Putting the Contract to Work

Once a contract is established there are number of things you can do with it, such as:

  • Build a Git Hook to monitor changes to the source table/API/etc. associated with the integration and alert both the system owner and data engineering team of a potential issue at the point of a new pull request.
  • Create a web app to make contracts searchable and human readable. You can go one step further and add properties to each contract to store more robust documentation of the ingestions.
  • Automatically send reminders to source system and ingestion owners to ensure each ingestion is kept up to date. You can do this on a fixed schedule, or by looking for contracts that haven’t been updated in a while. Just like documentation, don’t assume people will remember to keep it up to date!

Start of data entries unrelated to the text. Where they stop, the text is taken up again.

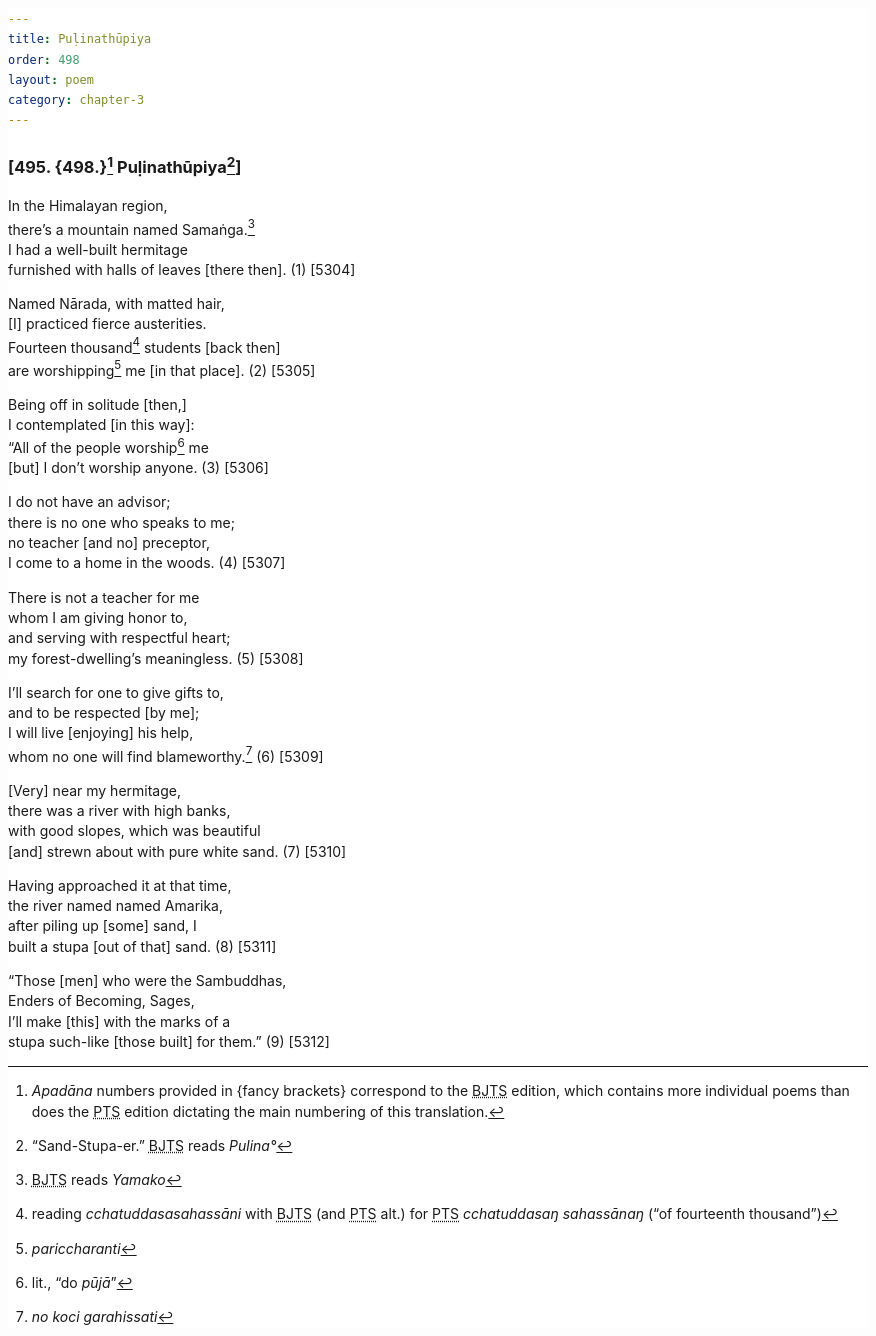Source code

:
 ```yaml
---
title: Puḷinathūpiya
order: 498
layout: poem
category: chapter-3
---
```


### \[495. {498.}[^1] Puḷinathūpiya[^2]\]

In the Himalayan region,  
there’s a mountain named Samaṅga.[^3]  
I had a well-built hermitage  
furnished with halls of leaves \[there then\]. (1) \[5304\]

Named Nārada, with matted hair,  
\[I\] practiced fierce austerities.  
Fourteen thousand[^4] students \[back then\]  
are worshipping[^5] me \[in that place\]. (2) \[5305\]

Being off in solitude \[then,\]  
I contemplated \[in this way\]:  
“All of the people worship[^6] me  
\[but\] I don’t worship anyone. (3) \[5306\]

I do not have an advisor;  
there is no one who speaks to me;  
no teacher \[and no\] preceptor,  
I come to a home in the woods. (4) \[5307\]

There is not a teacher for me  
whom I am giving honor to,  
and serving with respectful heart;  
my forest-dwelling’s meaningless. (5) \[5308\]

I’ll search for one to give gifts to,  
and to be respected \[by me\];  
I will live \[enjoying\] his help,  
whom no one will find blameworthy.[^7] (6) \[5309\]

\[Very\] near my hermitage,  
there was a river with high banks,  
with good slopes, which was beautiful  
\[and\] strewn about with pure white sand. (7) \[5310\]

Having approached it at that time,  
the river named named Amarika,  
after piling up \[some\] sand, I  
built a stupa \[out of that\] sand. (8) \[5311\]

“Those \[men\] who were the Sambuddhas,  
Enders of Becoming, Sages,  
I’ll make \[this\] with the marks of a  
stupa such-like \[those built\] for them.” (9) \[5312\]


[^1]: *Apadāna* numbers provided in {fancy brackets} correspond to the <abbr title="Buddha Jayanthi Tripitaka Series">BJTS</abbr> edition, which contains more individual poems than does the <abbr title="Pali Text Society">PTS</abbr> edition dictating the main numbering of this translation.
[^2]: “Sand-Stupa-er.” <abbr title="Buddha Jayanthi Tripitaka Series">BJTS</abbr> reads *Pulina°*
[^3]: <abbr title="Buddha Jayanthi Tripitaka Series">BJTS</abbr> reads *Yamako*
[^4]: reading *<span class="diacritics" data-state="on">c</span><span class="no-diacritics" data-state="off">ch</span>atuddasasahassāni* with <abbr title="Buddha Jayanthi Tripitaka Series">BJTS</abbr> (and <abbr title="Pali Text Society">PTS</abbr> alt.) for <abbr title="Pali Text Society">PTS</abbr> *<span class="diacritics" data-state="on">c</span><span class="no-diacritics" data-state="off">ch</span>atuddasaŋ sahassānaŋ* (“of fourteenth thousand”)
[^5]: *pari<span class="diacritics" data-state="on">c</span><span class="no-diacritics" data-state="off">ch</span>aranti*
[^6]: lit., “do *pūjā*”
[^7]: *no koci garahissati*
[^8]: lit., “I did *pūjā* \[to it\]”
[^9]: lit., “of”
[^10]: <abbr title="Buddha Jayanthi Tripitaka Series">BJTS</abbr> reads *kiṅkaṇi°*
[^11]: reading *jāyanti* with <abbr title="Buddha Jayanthi Tripitaka Series">BJTS</abbr> for <abbr title="Pali Text Society">PTS</abbr> *jhāyanti* (“are meditating”)
[^12]: *vitakkā gehanissitā*, lit., “initial reflections connected with the house,” i.e., domestic concerns, perseveration about things of the lay world; <abbr title="Buddha Jayanthi Tripitaka Series">BJTS</abbr> Sinh. gloss is *kāmaniḥśrita* (“connected with lust/sense-pleasures”)
[^13]: <abbr title="Buddha Jayanthi Tripitaka Series">BJTS</abbr> (and <abbr title="Pali Text Society">PTS</abbr> alt.) read *sugataṃ* (“the Well-Gone-One”) for <abbr title="Pali Text Society">PTS</abbr> *sukataŋ*. <abbr title="Buddha Jayanthi Tripitaka Series">BJTS</abbr> Sinhala gloss then treats it adjectivally, *sarvajñastupaya* (“the stupa of the Omniscient One”)
[^14]: *viharam*, fr. *viharati*.
[^15]: *sātthavāhaŋ*
[^16]: *vināyakaŋ*
[^17]: *saŋvaseyyāsi*, lit., “were you to live with” or “that you should live with”
[^18]: *mārisa*, <abbr title="Buddha Jayanthi Tripitaka Series">BJTS</abbr> glosses *nidukāṇeni* (“O you without suffering”)
[^19]: reading *kuvitakke* (pl.) with <abbr title="Buddha Jayanthi Tripitaka Series">BJTS</abbr> for <abbr title="Pali Text Society">PTS</abbr> *kuvitakkaŋ* (sing., “bad reflection” or, following the translation in the preceeding verse, “bad pre-occupation”)
[^20]: <abbr title="Buddha Jayanthi Tripitaka Series">BJTS</abbr> reads *tuttāṭṭito*, the more correct (acc. to RD) spelling of <abbr title="Pali Text Society">PTS</abbr> *°addito*
[^21]: *ma<span class="diacritics" data-state="on">cc</span><span class="no-diacritics" data-state="off">chch</span>urājā* = Māra
[^22]: *vharamānaŋ maŋ*
[^23]: *kālakato santo*, lit., “being passed away”
[^24]: *yavatāyuŋ*, lit., “for as long as the lifespan \[in the Brahmā world\],” which is very extensive
[^25]: i.e., the thirty\[-three\] gods, in Tāvatiṃsa heaven
[^26]: <abbr title="Buddha Jayanthi Tripitaka Series">BJTS</abbr> reads *kiṅkaṇi*
[^27]: *pari<span class="diacritics" data-state="on">c</span><span class="no-diacritics" data-state="off">ch</span>iṇṇattā*
[^28]: lit., “dirt and dust are not smeared \[on me\]”
[^29]: lit., “in”
[^30]: reading *sāragāhinā* (<abbr title="Buddha Jayanthi Tripitaka Series">BJTS</abbr> understands *sāra*, “the pith,” as nirvana) for <abbr title="Pali Text Society">PTS</abbr> *pāragāminā* (“who has gone to the opposite shore), though the meaning of the latter is close to that of the former.
[^31]: reading *sādhaka* with <abbr title="Buddha Jayanthi Tripitaka Series">BJTS</abbr> for <abbr title="Pali Text Society">PTS</abbr> *sārikā* (= “pithy”? <abbr title="Pali Text Society">PTS</abbr> alt. are *sāraṇā* \[“remembered”\] and *sārakā* \[”pithy”\] )
[^32]: or “flood,” *aṇṇavaŋ*
[^33]: reading *thokakañ <span class="diacritics" data-state="on">c</span><span class="no-diacritics" data-state="off">ch</span>a yaṃ* with <abbr title="Buddha Jayanthi Tripitaka Series">BJTS</abbr> for <abbr title="Pali Text Society">PTS</abbr> *thokakañ<span class="diacritics" data-state="on">c</span><span class="no-diacritics" data-state="off">ch</span>anaŋ* (“a little gold”)
[^34]: *saŋsāraŋ*, frequently described as “an ocean”
[^35]: lit., “in the city, Śrāvasti,”
[^36]: *mahāsāle*, a mark of wealth (which is further emphasized as *su-aḍhake*, “very wealthy” or “very influential”)
[^37]: or a sprout: *papaṭikaŋ*
[^38]: *vinīharuŋ*, lit., “they went out of,” “they threw away”. <abbr title="Buddha Jayanthi Tripitaka Series">BJTS</abbr> Sinhala gloss *bähäraṭa gat ha*
[^39]: lit., “on an *uposatha* day”
[^40]: *dhammasenāpat’*, i.e., Sāriputta. Cf. *Sāriputta-apadāna* (\#1), v. 210, v. 229 (= \[349\], \[368\]) and *Upāli-apadāna* (\#6), v. 99 (= \[544\])
[^41]: lit., “in the Śākyas’ Son’s”
[^42]: <abbr title="Buddha Jayanthi Tripitaka Series">BJTS</abbr> jumps from \[5334\] to \[5336\] here, inadvertently (I assume) omitting \[5335\] from its numbering.
[^43]: <abbr title="Buddha Jayanthi Tripitaka Series">BJTS</abbr> reads *soṇṇapuphass’idaṃ phalaṃ*, “that is the fruit of a gold-colored flower,” referring back to the *kṅikaṇi* (<abbr title="Pali Text Society">PTS</abbr>: *kiṅkhani*) flowers offered to the sand-stupa (see above, v. 10 \[5313\], cf. v. 18 \[5321\])
[^44]: <abbr title="Buddha Jayanthi Tripitaka Series">BJTS</abbr> reads *Pulina°*
[^45]: <abbr title="Buddha Jayanthi Tripitaka Series">BJTS</abbr> reads *Pulina°*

Should All Ingestions Have Contracts?

While creating contracts for ingestions that extract directly from a source system not purpose-built for such an operation should be the priority, there’s also value in creating contracts for ALL data ingestions. Taking the earlier example of ingesting order data, perhaps the source system team built an API specifically for use by the data engineering team. The API was built to handle large volumes of data, extracted either in full or incrementally. Because the source system team built it specifically for extractions, they are also aware of what the data engineering team is doing and will thus be more likely to stay in touch as issues arise or changes to the system are planned. In that case, what’s the point of having a data contract?

Consider the following scenarios:

  • Team member turnover on the source system team means that the current team may not remember the specifics of the ingestion you built months or years ago. Even if an ingestion-specific endpoint was built for your data needs, it’s important to ensure it’s kept up to date.
  • Having a full inventory, and documentation, of all ingestions comes in handy. It’s nice to be able to have a single view of all ingestions and their properties in.
  • Consistency! If you choose to implement dependencies checks as part of your development process, you’ll thank yourself for having all ingestions contracted in a machine readable format.

So in short, yes! Though it’s most important to create contracts for ingestions extracting directly from source systems, there is value in creating contracts for ingestions levering bulk extract APIs, Kafka Topics, and other purpose-built sources.